Take the announcement yesterday that there will be no inquiry into the events at Orgreave in 1984. The men who were arrested and charged with riot have waited more than 30 years to see the police held to account. Some died without seeing justice. But the home secretary has decided that an inquiry is not needed because nobody was killed and there were no wrongful convictions.

It's worth looking at what happened at Orgreave and in the years that followed, to understand why this is such a kick in the teeth, not just for the Orgreave campaigners, but also for working class communities around the country.

The media coverage at the time told a story of violent miners. The Sun reported that police officers faced a "hate barrage of bricks, bottles and spears as they broke up a bloody riot". And the BBC news bulletins that evening showed an image behind the newsreader of a man kicking out at a police officer.

But the miners told a different story. They believed the police had shown up that day looking for a fight. They were using dogs and horses and were in riot gear. It all seemed as if it the trouble had been pre-planned.
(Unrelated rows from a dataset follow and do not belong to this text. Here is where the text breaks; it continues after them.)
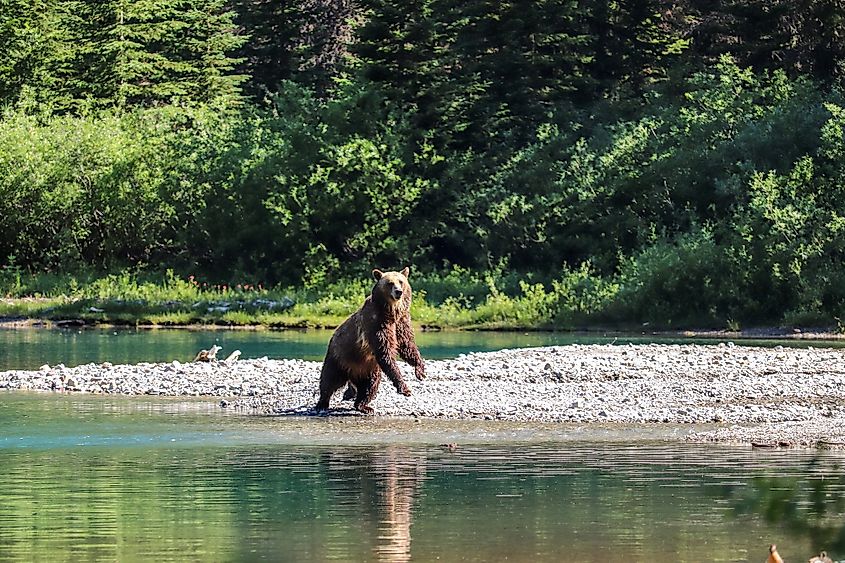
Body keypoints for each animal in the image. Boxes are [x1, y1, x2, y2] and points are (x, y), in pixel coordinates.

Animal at [314, 268, 426, 414]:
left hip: (368, 368)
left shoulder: (401, 323)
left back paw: (364, 405)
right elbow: (385, 352)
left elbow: (407, 345)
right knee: (329, 379)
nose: (398, 292)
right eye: (390, 283)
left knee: (370, 385)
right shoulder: (376, 324)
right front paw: (405, 388)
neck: (391, 312)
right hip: (340, 357)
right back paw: (322, 403)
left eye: (401, 281)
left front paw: (420, 371)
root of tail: (352, 374)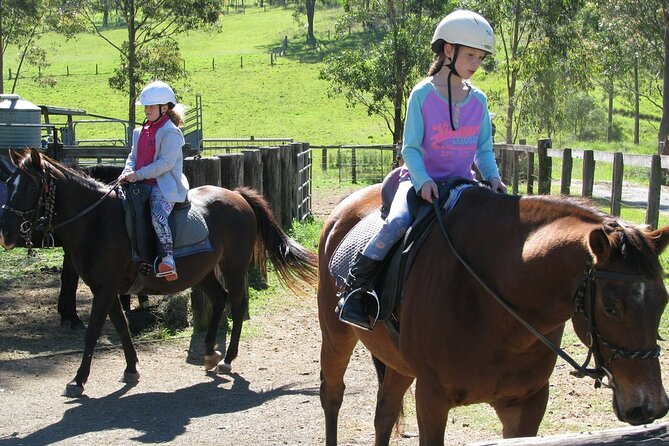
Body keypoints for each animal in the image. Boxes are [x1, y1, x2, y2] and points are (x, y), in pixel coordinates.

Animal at [0, 150, 318, 398]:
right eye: (9, 183)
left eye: (28, 186)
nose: (6, 233)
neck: (97, 221)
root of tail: (237, 195)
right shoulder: (107, 289)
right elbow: (122, 327)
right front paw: (131, 369)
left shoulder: (105, 289)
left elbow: (92, 333)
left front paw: (78, 380)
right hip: (203, 271)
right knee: (220, 298)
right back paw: (209, 353)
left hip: (234, 265)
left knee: (237, 303)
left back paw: (227, 359)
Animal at [318, 182, 668, 446]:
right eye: (611, 307)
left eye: (663, 302)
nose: (648, 406)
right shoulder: (431, 399)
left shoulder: (526, 404)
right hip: (336, 336)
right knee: (332, 396)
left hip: (398, 361)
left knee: (385, 412)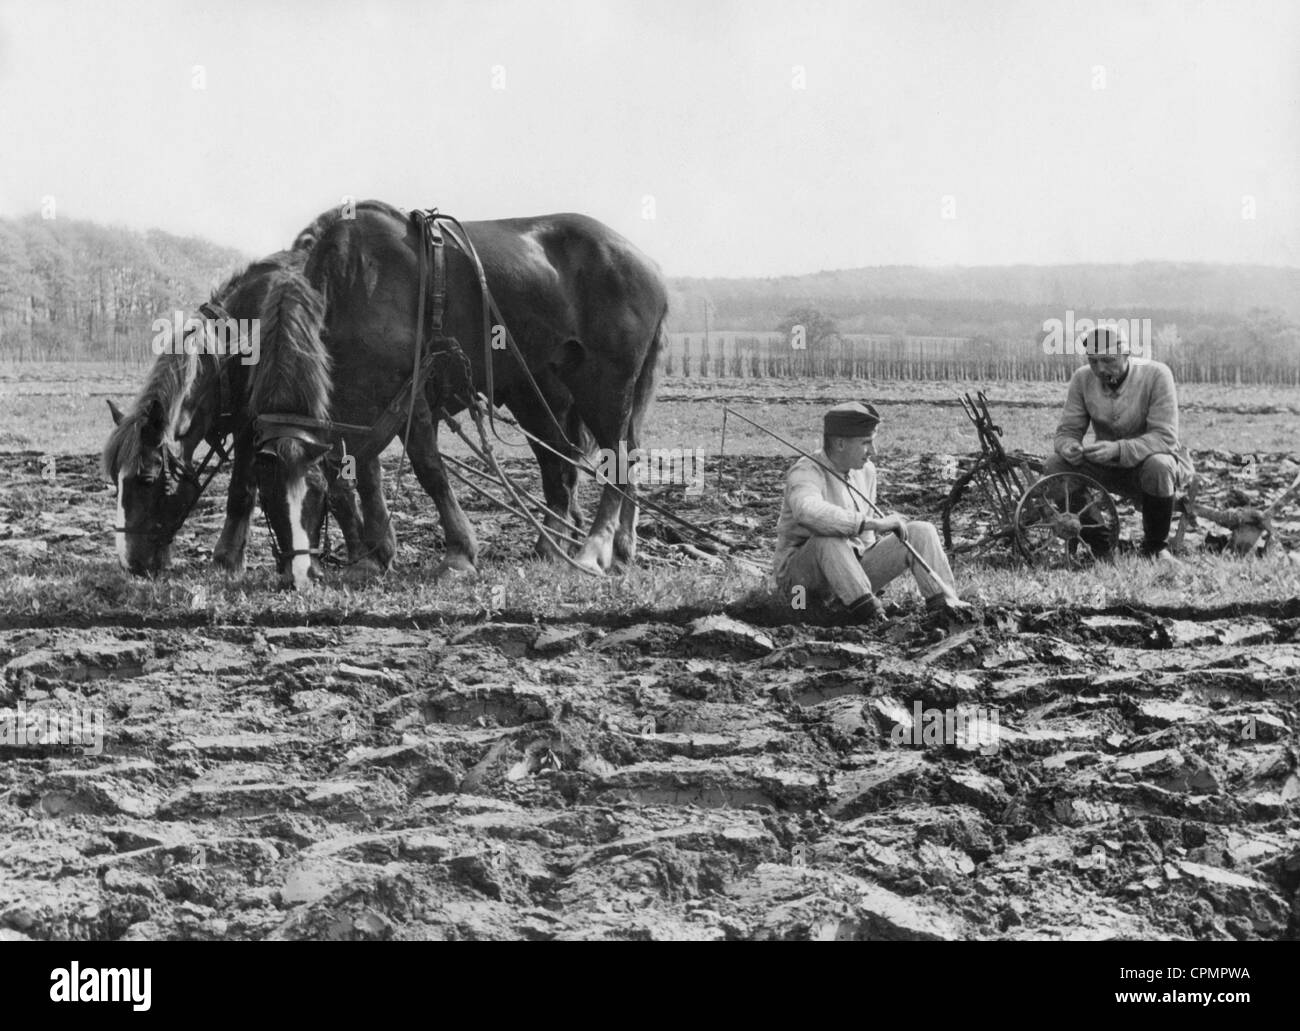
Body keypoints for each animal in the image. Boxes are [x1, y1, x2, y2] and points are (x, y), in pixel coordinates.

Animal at [102, 250, 364, 587]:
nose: (129, 563)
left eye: (146, 479)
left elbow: (241, 491)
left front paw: (227, 560)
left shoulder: (252, 428)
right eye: (114, 479)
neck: (228, 353)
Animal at [265, 197, 670, 574]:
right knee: (577, 467)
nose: (293, 574)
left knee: (617, 462)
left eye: (311, 493)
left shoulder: (411, 396)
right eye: (265, 496)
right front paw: (374, 556)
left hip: (605, 385)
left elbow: (429, 471)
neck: (353, 283)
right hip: (545, 397)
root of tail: (648, 265)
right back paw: (607, 547)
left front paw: (458, 552)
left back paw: (593, 550)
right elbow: (364, 473)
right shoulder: (364, 402)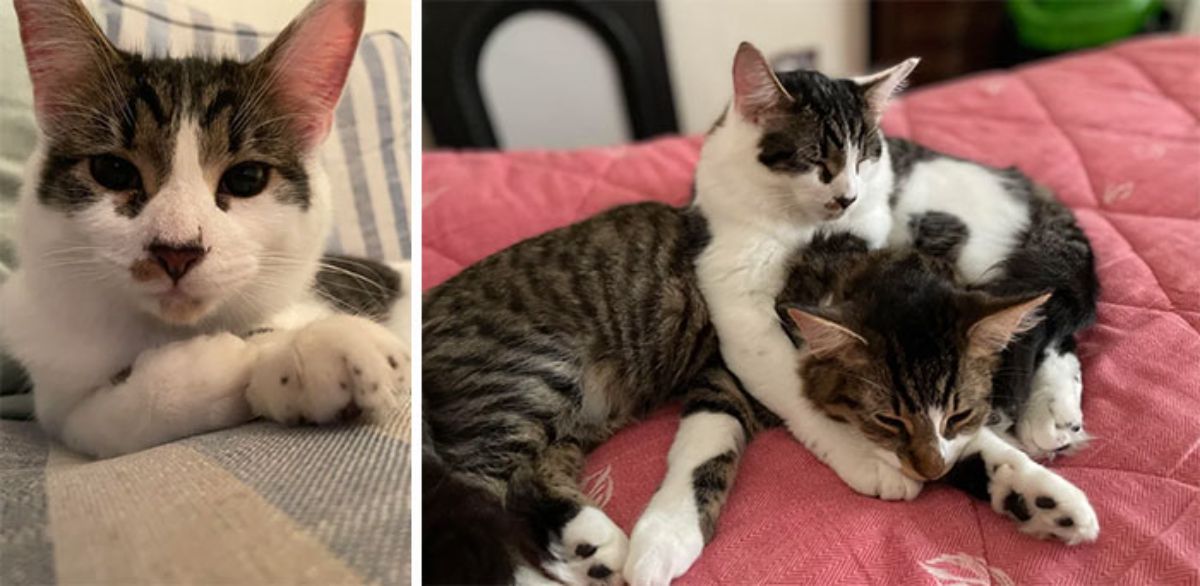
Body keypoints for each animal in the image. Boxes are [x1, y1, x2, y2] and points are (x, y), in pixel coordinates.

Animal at [0, 0, 410, 458]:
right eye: (113, 170)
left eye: (246, 178)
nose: (176, 251)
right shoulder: (52, 376)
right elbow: (93, 420)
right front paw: (235, 358)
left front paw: (305, 346)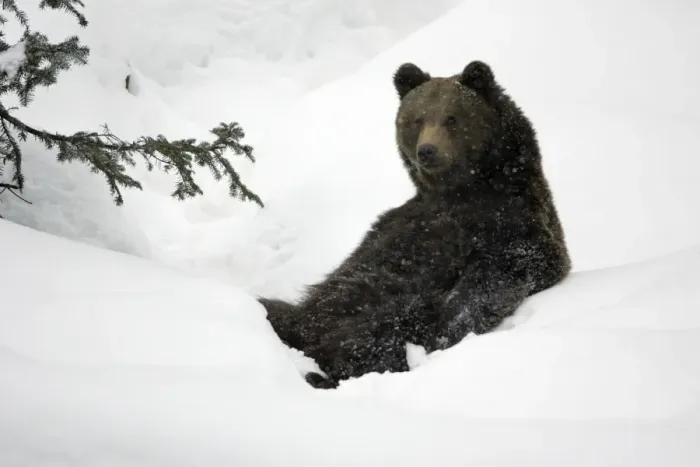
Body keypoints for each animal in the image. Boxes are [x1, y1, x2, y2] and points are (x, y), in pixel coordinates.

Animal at [258, 60, 571, 389]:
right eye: (417, 119)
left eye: (452, 117)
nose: (427, 151)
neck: (466, 191)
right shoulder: (394, 230)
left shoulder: (515, 226)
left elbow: (497, 275)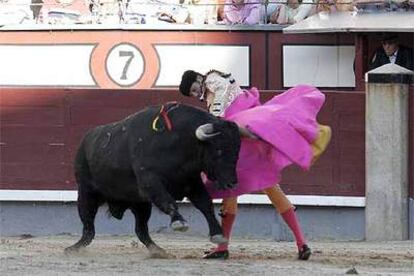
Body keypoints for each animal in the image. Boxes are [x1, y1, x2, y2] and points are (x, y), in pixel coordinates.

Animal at [63, 103, 241, 256]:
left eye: (237, 150)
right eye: (218, 150)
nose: (232, 182)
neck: (179, 142)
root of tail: (85, 140)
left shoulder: (192, 183)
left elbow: (205, 204)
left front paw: (218, 234)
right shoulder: (150, 181)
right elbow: (168, 201)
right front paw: (179, 222)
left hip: (141, 205)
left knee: (141, 230)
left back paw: (158, 251)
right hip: (86, 194)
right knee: (88, 229)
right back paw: (73, 248)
It was a year later that the prosecution's case against the miners collapsed at trial after questions were raised about police statements, many of which were almost identical. It felt like a stitch up. But it wasn’t just the police. It was the media and the government as well. Margaret Thatcher had been determined to defeat the miners' strike and was seen as being supportive of the actions of the police, as were large sections of the press.

Five years later, tragedy would strike at Hillsborough. There was a similar response: a police cover up, sections of the press determined to blame the victims, and a government with seemingly no interest in finding the truth.
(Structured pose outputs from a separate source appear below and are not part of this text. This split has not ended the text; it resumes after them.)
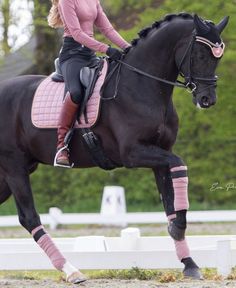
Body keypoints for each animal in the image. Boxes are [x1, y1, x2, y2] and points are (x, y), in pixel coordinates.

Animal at [0, 14, 229, 284]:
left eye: (218, 57)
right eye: (201, 55)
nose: (207, 100)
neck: (143, 84)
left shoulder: (159, 155)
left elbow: (170, 201)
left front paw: (188, 261)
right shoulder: (133, 153)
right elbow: (179, 164)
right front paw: (178, 229)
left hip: (10, 174)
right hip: (14, 167)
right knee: (29, 217)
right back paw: (72, 271)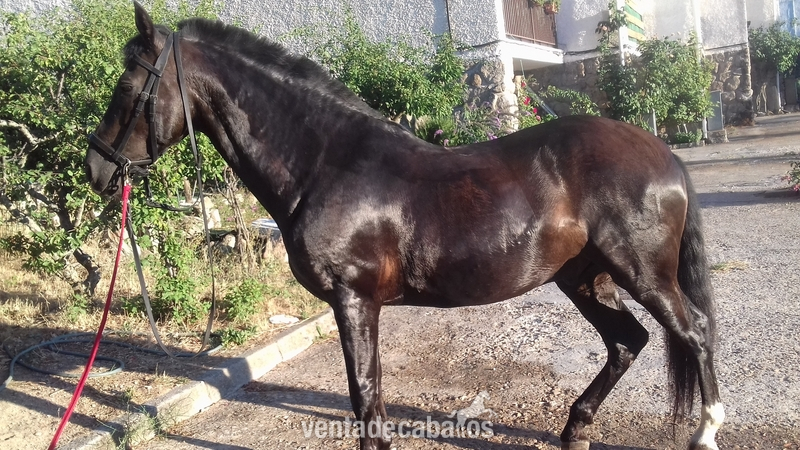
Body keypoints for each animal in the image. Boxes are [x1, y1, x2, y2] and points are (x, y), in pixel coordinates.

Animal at [84, 4, 724, 449]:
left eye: (127, 86)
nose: (96, 168)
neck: (325, 162)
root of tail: (664, 154)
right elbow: (370, 399)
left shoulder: (354, 300)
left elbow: (366, 399)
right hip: (584, 277)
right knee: (628, 341)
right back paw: (575, 430)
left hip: (640, 273)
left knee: (692, 332)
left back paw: (706, 430)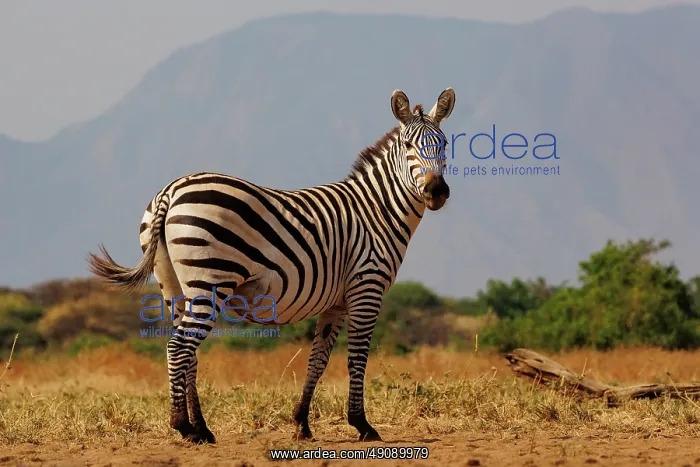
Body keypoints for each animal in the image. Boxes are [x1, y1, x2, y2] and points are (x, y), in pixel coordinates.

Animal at [86, 87, 456, 444]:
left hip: (173, 286)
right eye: (408, 145)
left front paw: (302, 424)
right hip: (210, 280)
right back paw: (183, 427)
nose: (437, 191)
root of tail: (171, 191)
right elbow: (357, 357)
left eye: (444, 144)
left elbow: (318, 359)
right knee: (179, 347)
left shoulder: (336, 301)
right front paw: (362, 425)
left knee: (187, 351)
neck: (377, 209)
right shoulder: (367, 287)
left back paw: (202, 429)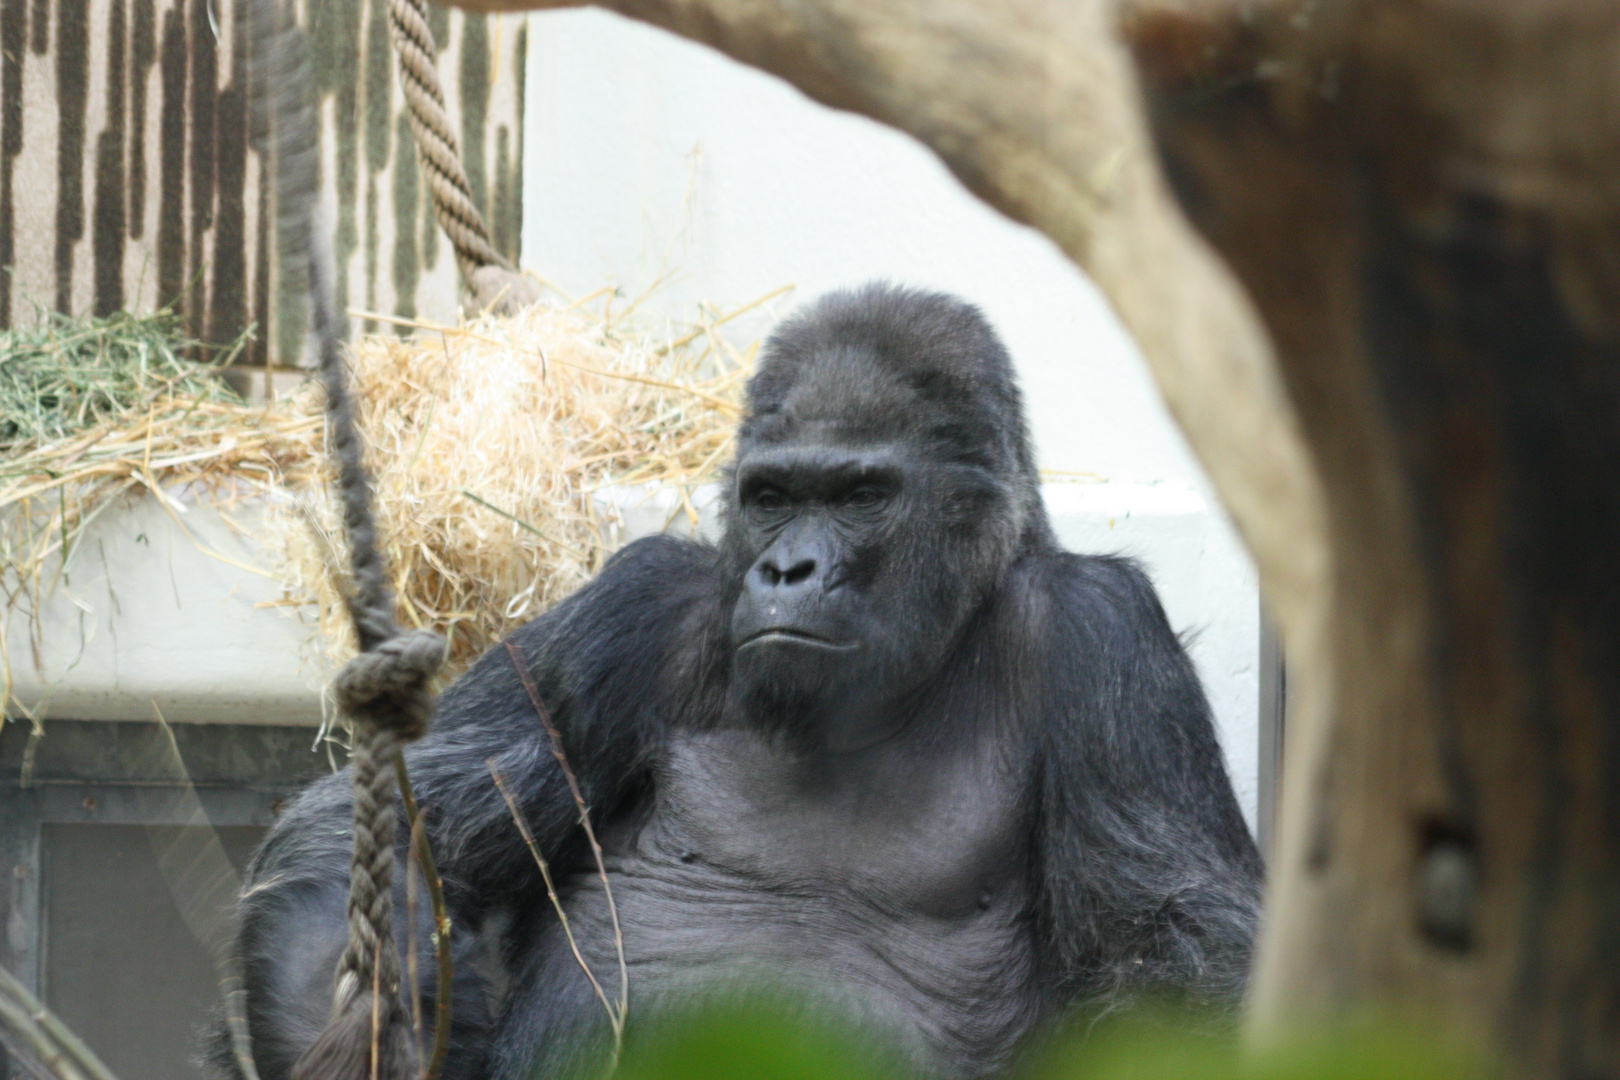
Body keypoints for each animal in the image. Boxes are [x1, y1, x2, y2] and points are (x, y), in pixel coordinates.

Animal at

The miners at Orgreave were painted as violent troublemakers. The football fans at Hillsborough were portrayed as drunken thugs. Never mind that people had been trampled to death. Never mind that men were wrongfully charged with a crime which if convicted would have carried a long prison sentence.
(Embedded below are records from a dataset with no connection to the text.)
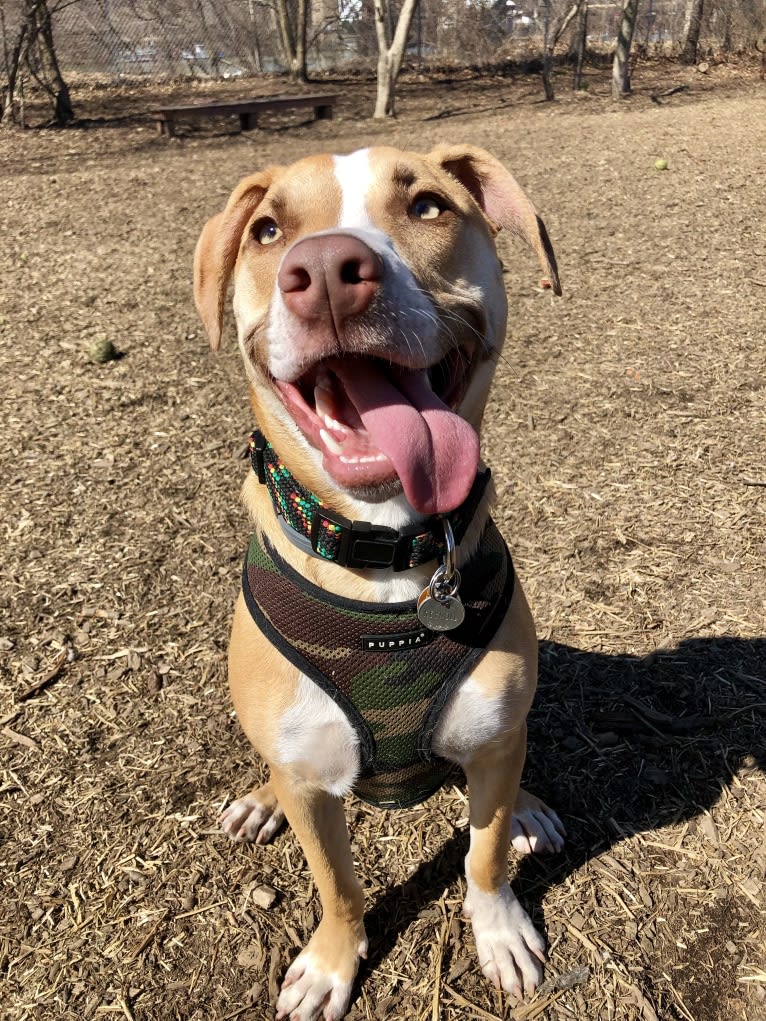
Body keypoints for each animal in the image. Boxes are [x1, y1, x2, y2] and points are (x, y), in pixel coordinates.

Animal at [196, 143, 571, 1021]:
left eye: (428, 206)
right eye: (268, 231)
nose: (329, 271)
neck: (387, 552)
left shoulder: (493, 742)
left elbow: (484, 857)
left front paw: (500, 930)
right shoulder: (312, 785)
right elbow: (337, 884)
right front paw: (332, 963)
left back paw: (532, 807)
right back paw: (259, 801)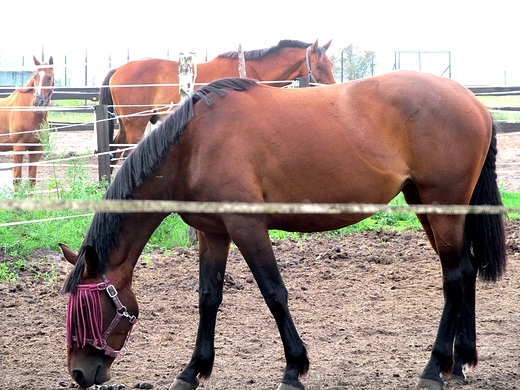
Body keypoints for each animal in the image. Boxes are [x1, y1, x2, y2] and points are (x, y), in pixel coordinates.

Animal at [0, 54, 54, 186]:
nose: (37, 102)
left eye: (49, 77)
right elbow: (17, 179)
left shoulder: (36, 149)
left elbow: (31, 181)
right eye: (35, 76)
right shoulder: (18, 148)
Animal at [60, 71, 504, 390]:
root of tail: (476, 104)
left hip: (443, 208)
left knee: (454, 277)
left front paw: (294, 369)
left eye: (85, 309)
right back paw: (460, 362)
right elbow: (208, 298)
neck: (194, 145)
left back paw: (435, 368)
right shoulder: (214, 232)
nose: (79, 374)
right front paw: (192, 371)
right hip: (426, 205)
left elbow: (274, 293)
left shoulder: (247, 226)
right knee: (465, 272)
It's no coincidence that both of these communities were working class. It's almost impossible to imagine the government, police and media all attacking any other group – except perhaps foreigners – in quite the same way. They were told that what happened to them was their own fault and they didn't deserve justice.

And if they thought that a long-awaited Labour government would put it right, they were wrong. It was because Labour ruled out a full inquiry into Hillsborough that Andy Burnham was booed and heckled during at the 20th anniversary service at Anfield.

It's not hard to see why working class communities might have started to question if either of the two main parties still represented people like them.

It would be easy to say that this wouldn't happen today. That’s what Amber Rudd implied yesterday when she spoke of "significant changes" in policing since the 80s. But you only need to look at the harsh sentences given out to those caught up in the London riots in 2010, like the woman jailed for six months for handling a pair of shorts which had been looted, or the young people convicted under the joint enterprise law, to see why there are still concerns among many working class communities about British policing.

There is no one single event which turned so many working class people off politics. It is one thing heaped upon another. After years of being treated like they're the lowest of the low, it's hardly surprising that some people now feel utterly disconnected from those in charge.